That the broadening of education is one of the most vital problems which confronts the world today is the firm belief of Professor Levy-Bruhl, French Exchange Professor at the University. As France has suffered most in the war, so has it learned the most, and it is from the standpoint of this new enlightenment of France that Professor Levy-Bruhl speaks.

"The war has shown to France," he said in an interview yesterday, "that education, if it is to be of the greatest good, must be widely diffused among every class represented in the nation. University training must cease to be the privilege of any single group of society and become the common property of all.

"To make university instruction a democratic institution and still to maintain it at its present high level is the chief difficulty in the broadening of education. France is now seeking the means whereby it can open the doors of the university to all men worthy of entrance and able to profit thereby.

France Attacking Problem.

"Whether this should be accomplished by the means of scholarships, by government aid, or in some other way, France has not yet decided but the ablest men of the country are now at work on the problem. The war taught France that education has passed from a luxury into a necessity. When early in the war, thousands of our officers were killed, we were forced to call on men from civil life and, naturally those best educated, best filled the gap.

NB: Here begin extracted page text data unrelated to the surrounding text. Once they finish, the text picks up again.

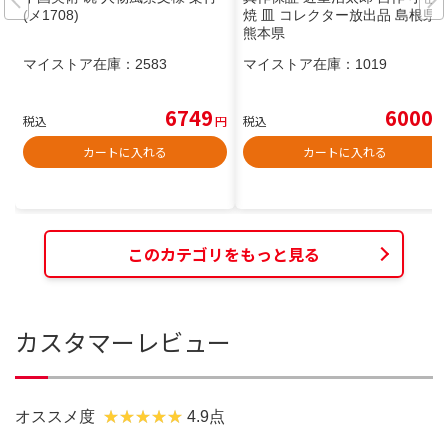
(メ1708)
焼 皿 コレクター放出品 島根県
熊本県
マイストア在庫：
2583
マイストア在庫：
1019
6749
6000
税込
円
税込
円
カートに入れる
カートに入れる
このカテゴリをもっと見る
カスタマーレビュー
オススメ度
4.9点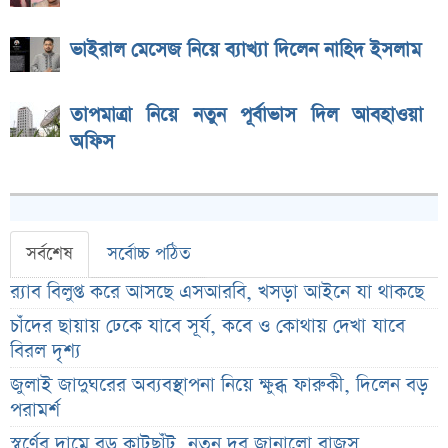
ভাইরাল মেসেজ নিয়ে ব্যাখ্যা দিলেন নাহিদ ইসলাম
তাপমাত্রা নিয়ে নতুন পূর্বাভাস দিল আবহাওয়া
অফিস
সর্বশেষ
সর্বোচ্চ পঠিত
র‌্যাব বিলুপ্ত করে আসছে এসআরবি, খসড়া আইনে যা থাকছে
চাঁদের ছায়ায় ঢেকে যাবে সূর্য, কবে ও কোথায় দেখা যাবে
বিরল দৃশ্য
জুলাই জাদুঘরের অব্যবস্থাপনা নিয়ে ক্ষুব্ধ ফারুকী, দিলেন বড়
পরামর্শ
স্বর্ণের দামে বড় কাটছাঁট, নতুন দর জানালো বাজুস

"In the time of reconstruction at hand today, France must make the most of the slender stock that is left her. We must start afresh to fill the depleted ranks of our scientists and scholars and we must choose as broad and firm a foundation as possible. Every child in France should have an opportunity to make the most of its latent possibilities.

"Hereafter, also, there will be a greater importance attached to the study of social questions. Social economy and kindred subjects will assume far larger proportions than hitherto. All that pertains to society should be considered as a field of objective research for science.

Fewer Lectures in France

"I have also felt a certain tendency in France lately," continued Professor Levy Bruhl, "to reduce the number of lecture courses and to devote more time to the individual. The student should have an opportunity to talk with his instructor and to learn at first hand the answers to the questions that trouble him. In this closer relationship, there is much to be gained both by pupil and teacher.

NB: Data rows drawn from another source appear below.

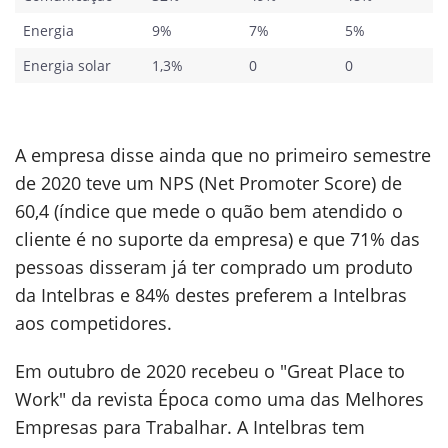
Energia
9%
7%
5%
Energia solar
1,3%
0
0
A empresa disse ainda que no primeiro semestre
de 2020 teve um NPS (Net Promoter Score) de
60,4 (índice que mede o quão bem atendido o
cliente é no suporte da empresa) e que 71% das
pessoas disseram já ter comprado um produto
da Intelbras e 84% destes preferem a Intelbras
aos competidores.
Em outubro de 2020 recebeu o "Great Place to
Work" da revista Época como uma das Melhores
Empresas para Trabalhar. A Intelbras tem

Asked as to the value of the psychological tests that have recently been substituted at some universities for the customary entrance examination, Professor Levy-Bruhl was doubtful as to whether they could replace the present system. "I am skeptical as to the worth of this change," he said, "but we must wait until more complete records of the results are issued before we judge them too harshly.

"In France," he concluded, "the students are only now coming back to the universities and one cannot yet say definitely as to the extent of the changes the war has wrought but that education has cased to be a class privilege can no longer be doubted."